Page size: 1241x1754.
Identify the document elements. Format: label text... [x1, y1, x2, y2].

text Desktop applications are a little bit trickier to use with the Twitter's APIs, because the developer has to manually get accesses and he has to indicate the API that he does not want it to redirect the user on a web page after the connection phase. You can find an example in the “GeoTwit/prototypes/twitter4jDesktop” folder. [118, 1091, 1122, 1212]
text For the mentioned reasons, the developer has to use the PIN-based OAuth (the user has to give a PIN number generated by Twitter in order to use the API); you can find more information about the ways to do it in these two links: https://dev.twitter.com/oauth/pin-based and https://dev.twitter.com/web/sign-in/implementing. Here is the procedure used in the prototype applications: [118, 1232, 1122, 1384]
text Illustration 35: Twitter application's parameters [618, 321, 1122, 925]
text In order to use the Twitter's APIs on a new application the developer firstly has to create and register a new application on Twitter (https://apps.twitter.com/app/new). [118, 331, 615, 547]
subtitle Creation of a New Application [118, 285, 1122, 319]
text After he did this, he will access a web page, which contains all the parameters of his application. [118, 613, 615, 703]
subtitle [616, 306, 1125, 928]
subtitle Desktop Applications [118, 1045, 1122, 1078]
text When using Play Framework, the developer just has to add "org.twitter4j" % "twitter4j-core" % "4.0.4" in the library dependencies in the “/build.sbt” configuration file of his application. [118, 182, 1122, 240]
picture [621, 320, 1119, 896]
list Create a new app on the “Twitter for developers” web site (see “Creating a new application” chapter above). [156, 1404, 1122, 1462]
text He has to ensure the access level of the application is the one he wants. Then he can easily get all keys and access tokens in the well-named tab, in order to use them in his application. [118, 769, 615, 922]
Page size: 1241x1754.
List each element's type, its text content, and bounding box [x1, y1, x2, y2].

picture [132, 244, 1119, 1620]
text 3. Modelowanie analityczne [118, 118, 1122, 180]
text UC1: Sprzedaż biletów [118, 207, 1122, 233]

──────

TASK DIRECTIONS ▸ Render the stretch from the line containing "picture [132, 244, 1119, 1620]" through the end of the items as a numbered list, leaving out blank lines.

OUTPUT ▸
1. picture [132, 244, 1119, 1620]
2. text 3. Modelowanie analityczne [118, 118, 1122, 180]
3. text UC1: Sprzedaż biletów [118, 207, 1122, 233]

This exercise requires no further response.